>> BEGIN SOURCE EXCERPT

City of Fortune
Page 27
The merchant galley. Its central hold was adapted to form a dormitory on pilgrim voyages to the Holy Land
The merchant galleys, built in the arsenal, were property of the state, chartered out by auction each year to bidders. The aim was to manage entrepreneurial activity for the good of both people and state and prevent internecine competition of the sort that wrecked Genoa. Every detail of this system was strictly controlled. The patrono (organiser) of the winning syndicate had to be one of the two thousand nobles whose families were enrolled in the Golden Book, the register of the Venetian aristocracy, but the sailing captain was a paid employee of the state, responsible for the ship’s safe return. Crew sizes and rates of pay, weapons to be carried, freight rates to be paid, goods to be transported, ports of call to be visited, sailing times, destinations and stopover periods were all stipulated. Maritime legislation was heavy and precise, as were the penalties for abuse. The galleys travelled set routes, like a timetabled service, the details of which, set down in the early 1300s, were to last for two hundred years. At the end of the fourteenth century there were four: those to Alexandria, Beirut, Constantinople and the Black Sea, and the long-range Atlantic haul, an arduous five-month round trip to London and Bruges. A century later this had expanded to seven, visiting all the major ports of the Mediterranean. After 1418 Venice also cornered the pilgrim market. Two galleys a year would depart for Jaffa carrying profitable shiploads of pious tourists to wonder at the sights of the Holy Land. In the fifteenth century Venetian galleys quartered the seas with high-value goods while cogs carried the bulk merchandise.

>> END SOURCE EXCERPT

■ SET TASK A ■
Condense the paragraph beginning "The merchant galleys, built in the arsenal" from the passage on Venetian merchant galleys into a bulleted list of its main facts.

>> BEGIN ROWS

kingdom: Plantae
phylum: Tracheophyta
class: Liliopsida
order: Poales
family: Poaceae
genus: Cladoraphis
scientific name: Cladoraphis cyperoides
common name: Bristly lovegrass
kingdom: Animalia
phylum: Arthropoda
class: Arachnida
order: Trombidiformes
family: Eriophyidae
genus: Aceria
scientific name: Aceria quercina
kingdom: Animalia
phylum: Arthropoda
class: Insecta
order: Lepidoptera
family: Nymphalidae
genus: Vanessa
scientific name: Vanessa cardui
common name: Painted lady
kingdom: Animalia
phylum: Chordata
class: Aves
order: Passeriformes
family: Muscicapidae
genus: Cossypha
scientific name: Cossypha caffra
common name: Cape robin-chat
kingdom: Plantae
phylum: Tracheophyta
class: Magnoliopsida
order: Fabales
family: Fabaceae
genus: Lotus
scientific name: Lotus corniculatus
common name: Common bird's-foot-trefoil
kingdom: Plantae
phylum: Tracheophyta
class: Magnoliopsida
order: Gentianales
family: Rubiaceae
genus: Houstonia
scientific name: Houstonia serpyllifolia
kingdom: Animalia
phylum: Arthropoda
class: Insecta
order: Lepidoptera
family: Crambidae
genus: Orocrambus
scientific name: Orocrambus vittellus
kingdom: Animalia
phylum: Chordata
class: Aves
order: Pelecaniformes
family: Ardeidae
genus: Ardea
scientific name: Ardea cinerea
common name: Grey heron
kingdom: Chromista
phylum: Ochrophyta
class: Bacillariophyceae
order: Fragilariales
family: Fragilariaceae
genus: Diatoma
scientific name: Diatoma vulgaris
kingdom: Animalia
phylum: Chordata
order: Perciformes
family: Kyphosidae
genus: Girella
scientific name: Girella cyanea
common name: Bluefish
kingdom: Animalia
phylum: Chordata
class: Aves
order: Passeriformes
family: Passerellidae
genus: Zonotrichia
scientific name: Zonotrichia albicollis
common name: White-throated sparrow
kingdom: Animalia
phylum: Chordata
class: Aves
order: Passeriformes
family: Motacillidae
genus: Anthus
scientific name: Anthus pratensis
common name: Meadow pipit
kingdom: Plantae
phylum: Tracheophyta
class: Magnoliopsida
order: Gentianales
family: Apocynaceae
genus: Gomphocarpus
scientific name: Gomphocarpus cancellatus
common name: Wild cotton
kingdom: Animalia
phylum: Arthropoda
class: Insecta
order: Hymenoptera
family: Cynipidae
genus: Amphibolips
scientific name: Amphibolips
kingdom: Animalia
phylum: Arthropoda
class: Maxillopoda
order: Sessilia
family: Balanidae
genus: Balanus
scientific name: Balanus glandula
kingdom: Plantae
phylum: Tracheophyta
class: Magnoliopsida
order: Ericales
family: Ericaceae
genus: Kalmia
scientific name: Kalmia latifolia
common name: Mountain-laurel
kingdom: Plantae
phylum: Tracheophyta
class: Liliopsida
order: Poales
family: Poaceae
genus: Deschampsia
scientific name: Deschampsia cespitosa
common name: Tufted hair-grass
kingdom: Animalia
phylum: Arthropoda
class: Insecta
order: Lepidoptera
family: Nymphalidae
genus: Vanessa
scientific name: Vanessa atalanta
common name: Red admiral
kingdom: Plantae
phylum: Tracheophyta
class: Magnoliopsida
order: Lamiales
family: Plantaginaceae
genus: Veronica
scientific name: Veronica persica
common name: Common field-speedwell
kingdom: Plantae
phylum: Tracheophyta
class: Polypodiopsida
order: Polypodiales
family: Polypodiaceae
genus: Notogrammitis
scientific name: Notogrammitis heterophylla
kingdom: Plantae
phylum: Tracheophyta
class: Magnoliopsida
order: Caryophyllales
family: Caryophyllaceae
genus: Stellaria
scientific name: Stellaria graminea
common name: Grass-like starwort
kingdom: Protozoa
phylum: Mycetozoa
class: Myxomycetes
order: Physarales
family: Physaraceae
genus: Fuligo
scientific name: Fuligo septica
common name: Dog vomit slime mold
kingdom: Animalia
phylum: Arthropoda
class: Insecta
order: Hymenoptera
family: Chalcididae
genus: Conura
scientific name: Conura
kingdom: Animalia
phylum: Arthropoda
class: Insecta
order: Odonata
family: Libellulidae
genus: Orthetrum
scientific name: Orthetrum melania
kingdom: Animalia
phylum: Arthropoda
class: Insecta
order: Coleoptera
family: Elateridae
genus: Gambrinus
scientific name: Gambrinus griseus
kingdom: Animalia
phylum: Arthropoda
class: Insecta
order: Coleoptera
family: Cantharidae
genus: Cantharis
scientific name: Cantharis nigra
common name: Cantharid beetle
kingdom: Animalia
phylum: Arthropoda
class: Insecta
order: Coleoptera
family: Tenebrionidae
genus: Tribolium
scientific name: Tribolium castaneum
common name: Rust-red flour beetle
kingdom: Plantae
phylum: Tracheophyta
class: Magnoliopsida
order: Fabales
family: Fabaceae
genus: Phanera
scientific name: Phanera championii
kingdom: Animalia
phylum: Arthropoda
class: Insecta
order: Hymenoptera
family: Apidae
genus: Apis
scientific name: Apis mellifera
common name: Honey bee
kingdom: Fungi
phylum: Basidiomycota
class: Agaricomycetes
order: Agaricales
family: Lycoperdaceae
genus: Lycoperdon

>> END ROWS

■ SET TASK B ■
Express the part of the listing that opens with the line containing "class: Polypodiopsida" and closes with the line containing "kingdom: Protozoa" as a two-column CSV. Use the columns field and value, with one row per line, and put each entry in its own quoted field with line breaks turned into spaces.

■ FINISHED ANSWER A ■
- The merchant galleys were built in the arsenal and owned by the state, which chartered them out to bidders at an annual auction.
- The system aimed to manage enterprise for the good of people and state and to prevent internecine competition like that which wrecked Genoa.
- The patrono (organiser) of the winning syndicate had to be a noble from a family enrolled in the Golden Book. The sailing captain was a paid state employee responsible for the ship's safe return.
- The state stipulated crew sizes, pay, weapons, freight rates, goods, ports of call, sailing times, destinations and stopovers. Maritime legislation was heavy and precise, and penalties for abuse were strict.
- Galleys sailed set routes, fixed in the early 1300s, that lasted two hundred years.
- At the end of the fourteenth century there were four routes: Alexandria, Beirut, Constantinople and the Black Sea, and the five-month round trip to London and Bruges. A century later there were seven, covering all the major Mediterranean ports.
- After 1418 Venice cornered the pilgrim market, sending two galleys a year to Jaffa.
- In the fifteenth century, galleys carried high-value goods and cogs carried bulk merchandise.

■ FINISHED ANSWER B ■
field,value
"class:","Polypodiopsida"
"order:","Polypodiales"
"family:","Polypodiaceae"
"genus:","Notogrammitis"
"scientific name:","Notogrammitis heterophylla"
"kingdom:","Plantae"
"phylum:","Tracheophyta"
"class:","Magnoliopsida"
"order:","Caryophyllales"
"family:","Caryophyllaceae"
"genus:","Stellaria"
"scientific name:","Stellaria graminea"
"common name:","Grass-like starwort"
"kingdom:","Protozoa"